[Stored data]
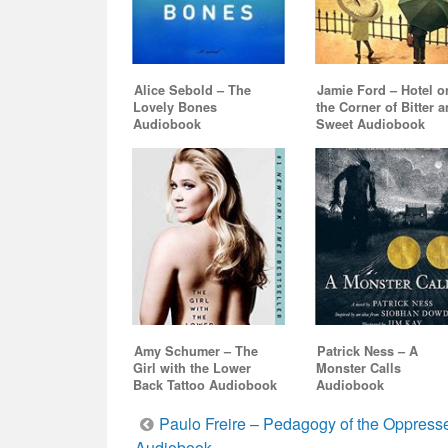
Alice Sebold – The
Jamie Ford – Hotel o
Lovely Bones
the Corner of Bitter 
Audiobook
Sweet Audiobook
Amy Schumer – The
Patrick Ness – A
Girl with the Lower
Monster Calls
Back Tattoo Audiobook
Audiobook
Post
Paulo Freire – Pedagogy of the Oppress
Audiobook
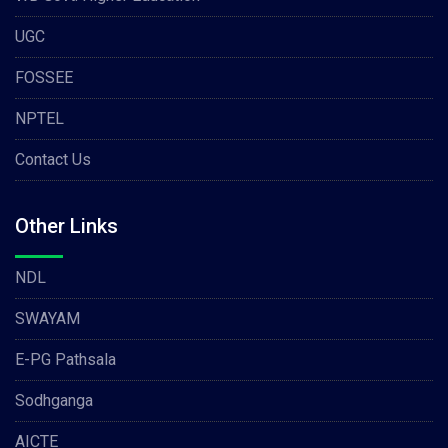
UGC
FOSSEE
NPTEL
Contact Us
Other Links
NDL
SWAYAM
E-PG Pathsala
Sodhganga
AICTE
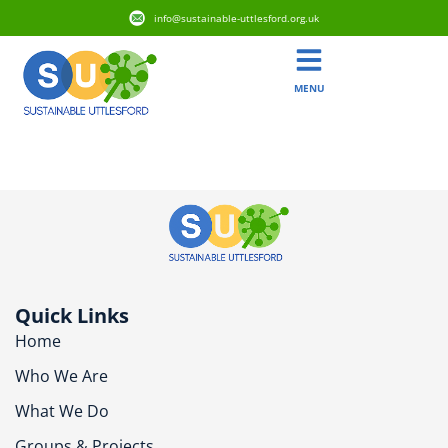
info@sustainable-uttlesford.org.uk
MENU
CB11 3BZ
Quick Links
Home
Who We Are
What We Do
Groups & Projects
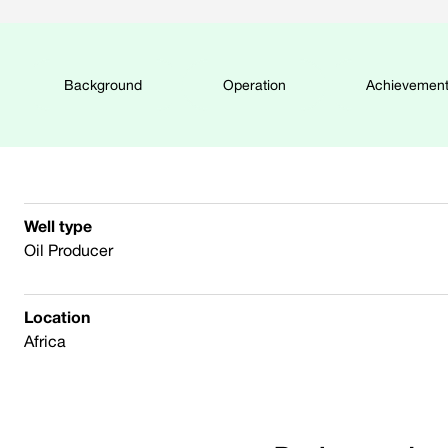
Background
Operation
Achievemen
Well type
Oil Producer
Location
Africa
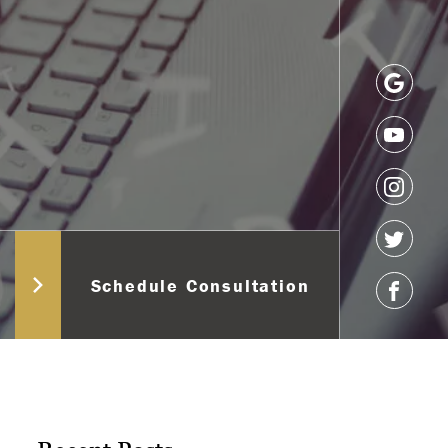
Schedule Consultation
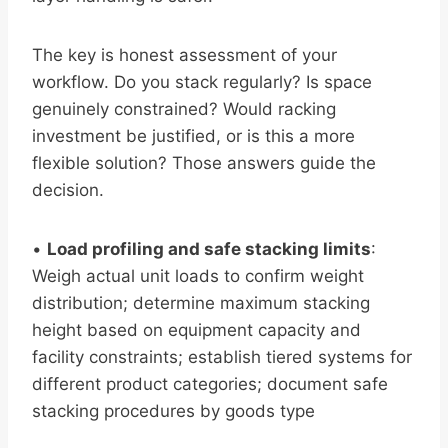
The key is honest assessment of your
workflow. Do you stack regularly? Is space
genuinely constrained? Would racking
investment be justified, or is this a more
flexible solution? Those answers guide the
decision.
•
Load profiling and safe stacking limits
:
Weigh actual unit loads to confirm weight
distribution; determine maximum stacking
height based on equipment capacity and
facility constraints; establish tiered systems for
different product categories; document safe
stacking procedures by goods type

**THE PROBLEM**. Return every line shown above without changing a word, and skip the pictures.

**RESULT OF THIS TASK**.
Alice Sebold – The
Jamie Ford – Hotel o
Lovely Bones
the Corner of Bitter 
Audiobook
Sweet Audiobook
Amy Schumer – The
Patrick Ness – A
Girl with the Lower
Monster Calls
Back Tattoo Audiobook
Audiobook
Post
Paulo Freire – Pedagogy of the Oppress
Audiobook
UGC
FOSSEE
NPTEL
Contact Us
Other Links
NDL
SWAYAM
E-PG Pathsala
Sodhganga
AICTE
info@sustainable-uttlesford.org.uk
MENU
CB11 3BZ
Quick Links
Home
Who We Are
What We Do
Groups & Projects
Background
Operation
Achievemen
Well type
Oil Producer
Location
Africa
Schedule Consultation
The key is honest assessment of your
workflow. Do you stack regularly? Is space
genuinely constrained? Would racking
investment be justified, or is this a more
flexible solution? Those answers guide the
decision.
•
Load profiling and safe stacking limits
:
Weigh actual unit loads to confirm weight
distribution; determine maximum stacking
height based on equipment capacity and
facility constraints; establish tiered systems for
different product categories; document safe
stacking procedures by goods type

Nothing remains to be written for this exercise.